Pour Guillaume Leroy, directeur financier de Legallais, une entreprise de distribution de quincaillerie qui se définit comme une entreprise inspirante qui crée de la valeur partagée, être sponsor du CBC fait partie de sa stratégie RSE. Cette passion du sport est partagée par l'ensemble des collaborateurs ; ceux-ci peuvent bénéficier de places pour assister aux matchs et sont devenus de fervents supporters, qui commentent les exploits du week-end des joueurs le lundi matin en commençant leur semaine.


Simplicité, proximité et ancrage dans les territoires

La solidité de la stratégie du CBC et les valeurs qu'il véhicule ont convaincu Bpifrance d'être à ses côtés. « Jouons collectifs pour servir l'avenir » : pour Emilie Dhellin, déléguée financement chez Bpi France, ce slogan est parfaitement illustré par le CBC et il explique bien l'engagement de Bpifrance qui encourage les clubs de sport collectifs professionnels véhiculant des valeurs de simplicité, de proximité et d'ancrage dans les territoires.
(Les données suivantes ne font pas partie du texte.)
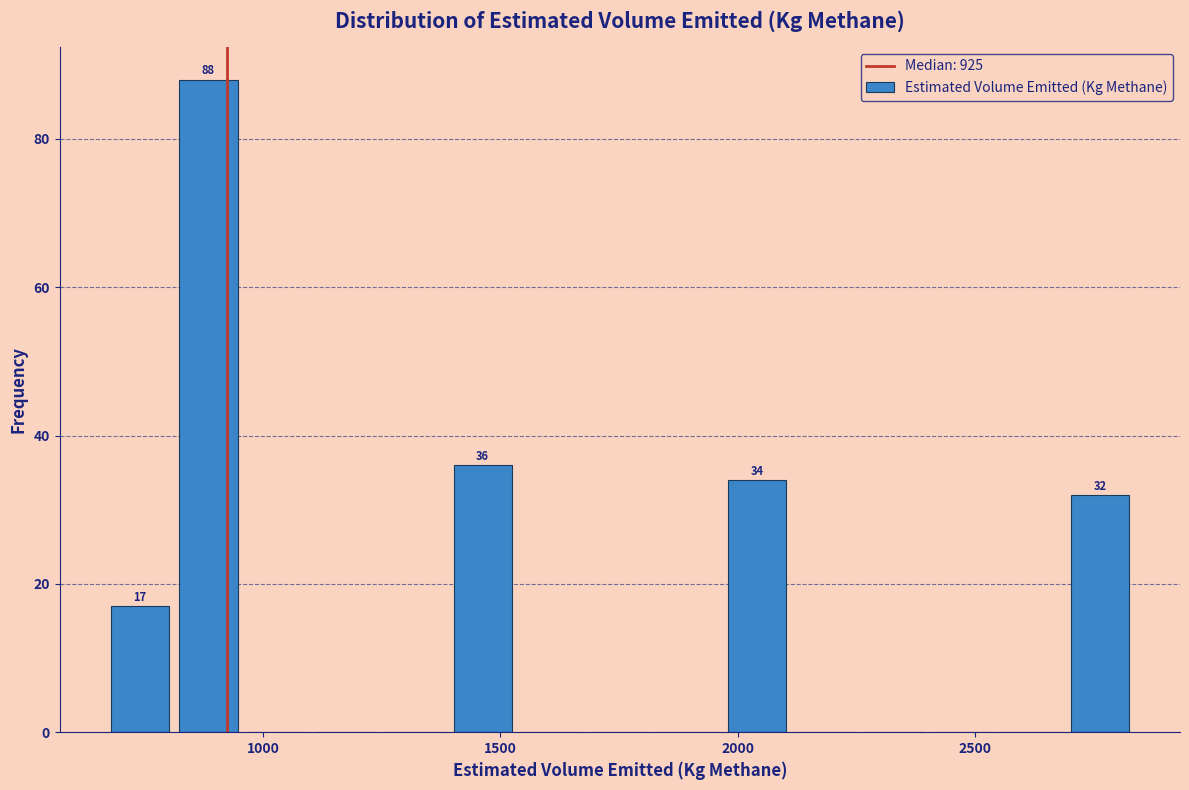

Around what value on the x-axis is the tallest bar? Give the approximate position of its centre, as read against the axis.

900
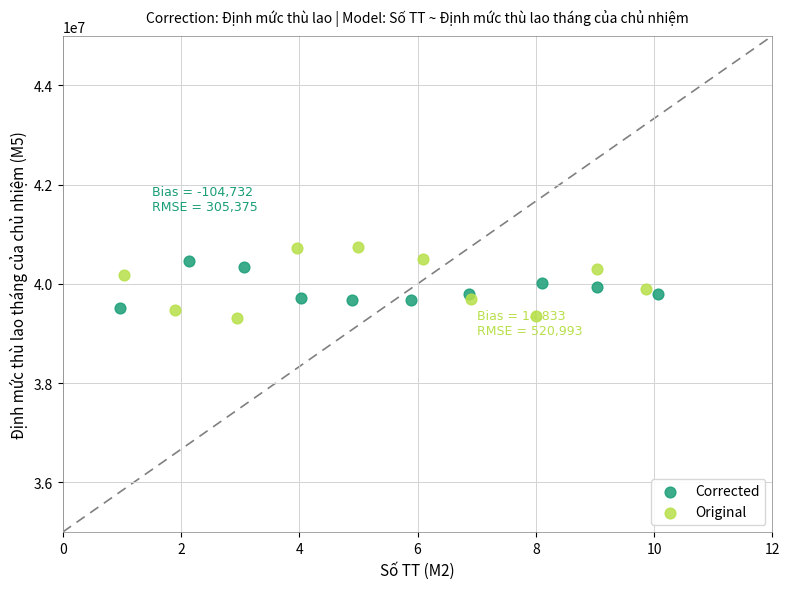

Which series has the widest spread of Y values?

Original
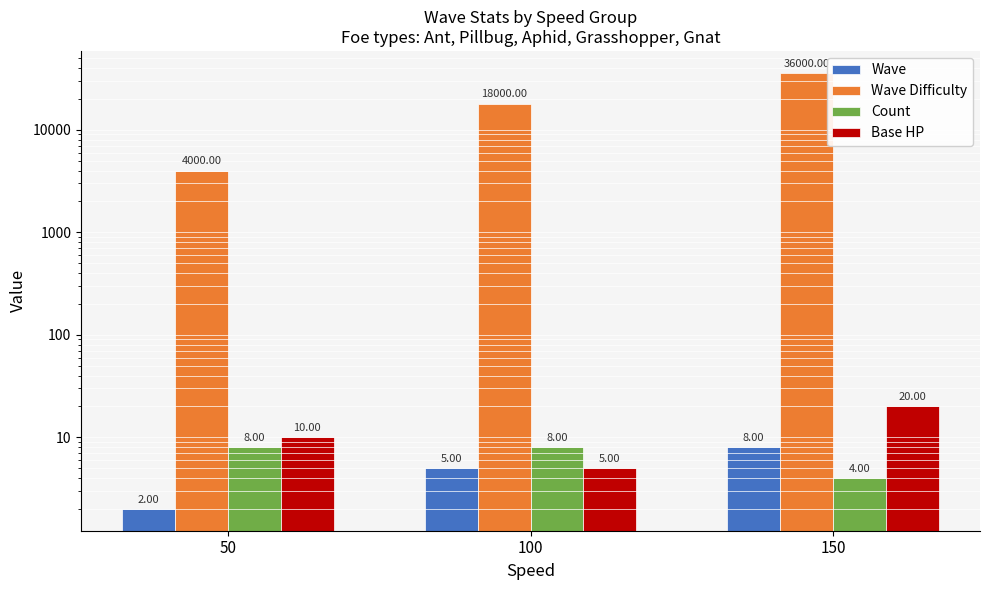

Is the value of Wave at 100 greater than the value of Count at 150?

Yes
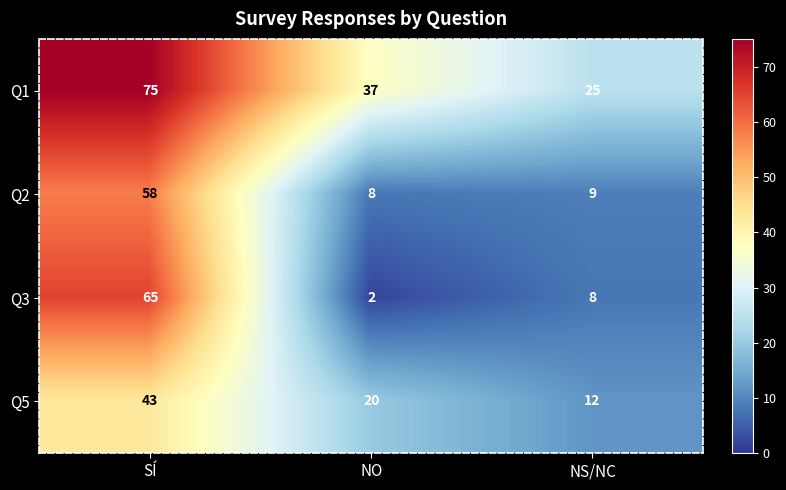

What is the difference between the highest and lowest values at SÍ?

32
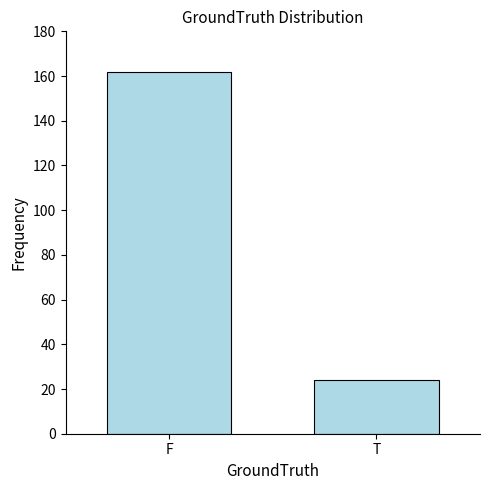

What is the change in value from F to T?

-138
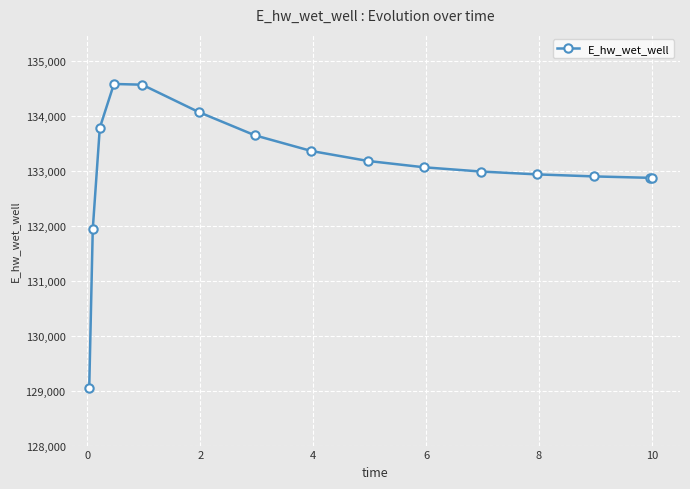

What is the difference between the second highest and minimum values?

5519.3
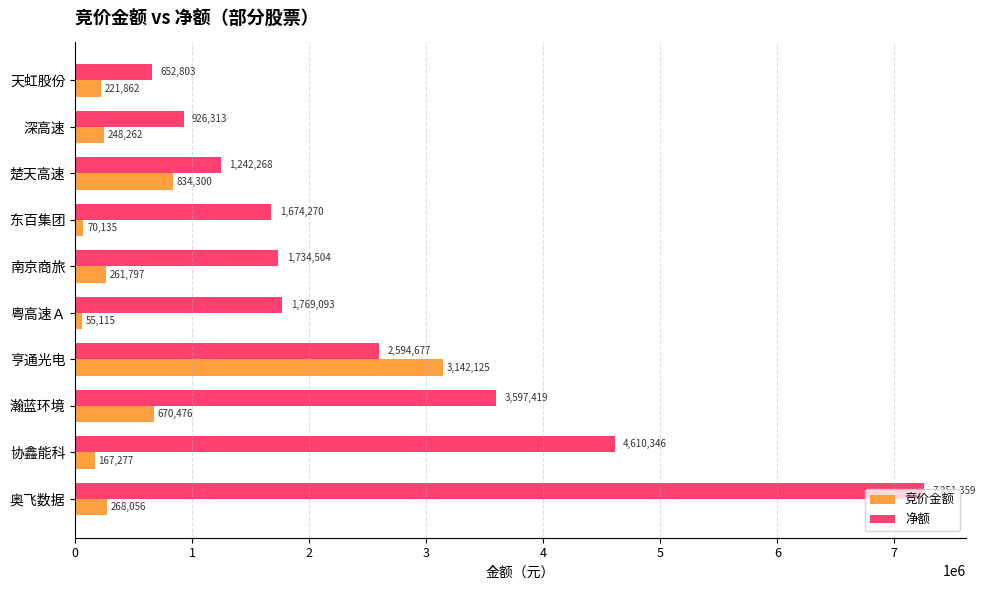

Rank the categories by 竞价金额 value from lowest to highest.

粤高速Ａ, 东百集团, 协鑫能科, 天虹股份, 深高速, 南京商旅, 奥飞数据, 瀚蓝环境, 楚天高速, 亨通光电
Comme en sport, les entreprises ont besoin d'une bonne préparation, d'un bon entraînement et de moyens pour réussir un projet. Les clubs et les entreprises accompagnés par Bpifrance bénéficient de son expertise, de son accompagnement, et de son puissant réseau qui contribue à créer une émulation collective des entreprises vers les clubs sportifs et inversement.

Pour Pascal Ferron, qui clôturait les débats : « Manager une équipe sportive de haut niveau est encore plus délicat que la gestion d'une entreprise. Tout est remis en question à chaque match, pour un panier, une blessure, un alea, et pas seulement parce que l'équipe adverse a été bien meilleure. Alors les leçons à tirer pour les entrepreneurs des modes de management de telles équipes se trouvent encore plus pertinentes, surtout en ces temps de remises en cause quotidiennes. Tout cela n'empêche nullement d'avoir une stratégie sur le long terme, une gestion saine, de recruter les individus qui vont jouer collectif et ne pas être seulement la somme de leurs performances individuelles, donner du sens, expliquer, apprendre continuellement des épreuves, et surtout... entretenir sa passion et se faire plaisir : autant de bonnes pratiques que les entrepreneurs pourront découvrir et vivre en ayant la bonne idée d'être mécène ou sponsor d'un club de sport aussi innovant que le CBC ! »

* Association des directeurs financiers et de contrôle de gestion.